The city provides reimbursement up to 50 percent of the project cost.

Anyone subject to the city’s stormwater utility fee is eligible to participate in the program. The city set aside $250,000 this year in match funding.

More information is available at http://bit.ly/2mfjoKl.

John Rodriguez, executive vice president and cashier for Cedar Rapids Bank & Trust, 500 First Ave. NE, said his company purchased the lot last year and is spending about $300,000 for the upgrades.

He said the city is reimbursing about $35,000 — or half the roughly $70,000 being spent by the bank on the portion of the project that deals with capturing stormwater runoff.

The system was designed by Anderson Bogert Engineers & Surveyors, Rodriguez said.

Cedar Rapids Bank & Trust was approved for reimbursement by the Cedar Rapids Stormwater Commission, as well as a stormwater utility fee reduction of 75 percent based on zero stormwater discharge for a 100-year storm over 24 hours, city officials said.

“We thought about ... wanting to be a good citizen,” said Rodriguez. “We’re downtown near the river. We know some of the flooding is caused by runoff of asphalt and concrete. We bought the property and were going to continue it as a parking lot, so we said ‘If we were going to do it, then let’s do it right and ... stop the runoff in that area.’”

A portion of the parking lot will be constructed with permeable pavers allowing the stormwater from the area to flow between the pavers, through a fabric filter and layer of sand and enter a rock aggregate chamber and then infiltrate into the ground. This means that during a rain event, the site is being designed to keep it’s stormwater on site and put it back into the ground instead of running down the street or going into the city’s stormwater pipes, city officials said.
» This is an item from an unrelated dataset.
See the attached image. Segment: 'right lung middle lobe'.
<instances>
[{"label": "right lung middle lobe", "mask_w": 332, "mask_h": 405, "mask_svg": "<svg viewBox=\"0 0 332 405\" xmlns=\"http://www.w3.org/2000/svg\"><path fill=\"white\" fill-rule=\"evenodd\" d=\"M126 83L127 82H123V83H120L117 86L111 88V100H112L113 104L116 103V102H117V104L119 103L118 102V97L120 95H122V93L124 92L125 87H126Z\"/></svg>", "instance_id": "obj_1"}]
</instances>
“This is a great example of a community partner going above and beyond for stormwater management,” said Sara Baughman, Cedar Rapids utilities communications coordinator. “The more infiltration practices we continue to have installed ... our city can have a localized impact on capturing rain events, reducing the localized flooding and improving the water quality.”

Rodriguez said the bank plans to landscape the area, tying it in with the nearby MedQuarter. Signs to let the public know about the project also are planned.

“We might put up some kind of permanent sign letting people know about the project to further educate people what we can do capture more water on our properties,” said Rodriguez. “That location is a prime visibility location. ... We saw it as an opportunity to show other companies and people what this can look like. We want downtown to look nice.”

As part of the project crews were at the site earlier this month digging out remnants of houses that once stood there.

Those houses were torn down in the early 1950s, said Mark Stoffer Hunter, historian at the The History Center in Cedar Rapids.

“In those days, they just knocked the homes down and buried stuff in the basements,” said Hunter. “You could have quite an archaeological dig there.”

Hunter said the land eventually became part of the Baxter auto sales lot and later a Chevrolet dealership.

Rodriguez said the foundations of the old homes were discovered, but crews didn’t find any interesting artifacts.

The lot sits between Cedar Rapids Bank & Trust and the Taco Bell restaurant. It will be used for employee parking.

l Comments: (319) 398-8260; rob.clark@thegazette.com

Program Snapshot

Here is a summary of the awarded projects from the beginning of 2017 through the Stormwater Best Management Practices Cost-Share Program:

l $75,000 has been cost-shared with non-residential partners on five projects that include permeable pavers and biocells. This totals infiltrating 28,493 cubic feet — or 213,146 gallons — for a typical rain event of 1.25 inches.

l $4,138 has been cost-shared with residential partners on rain gardens, soil quality restoration and permeable pavers.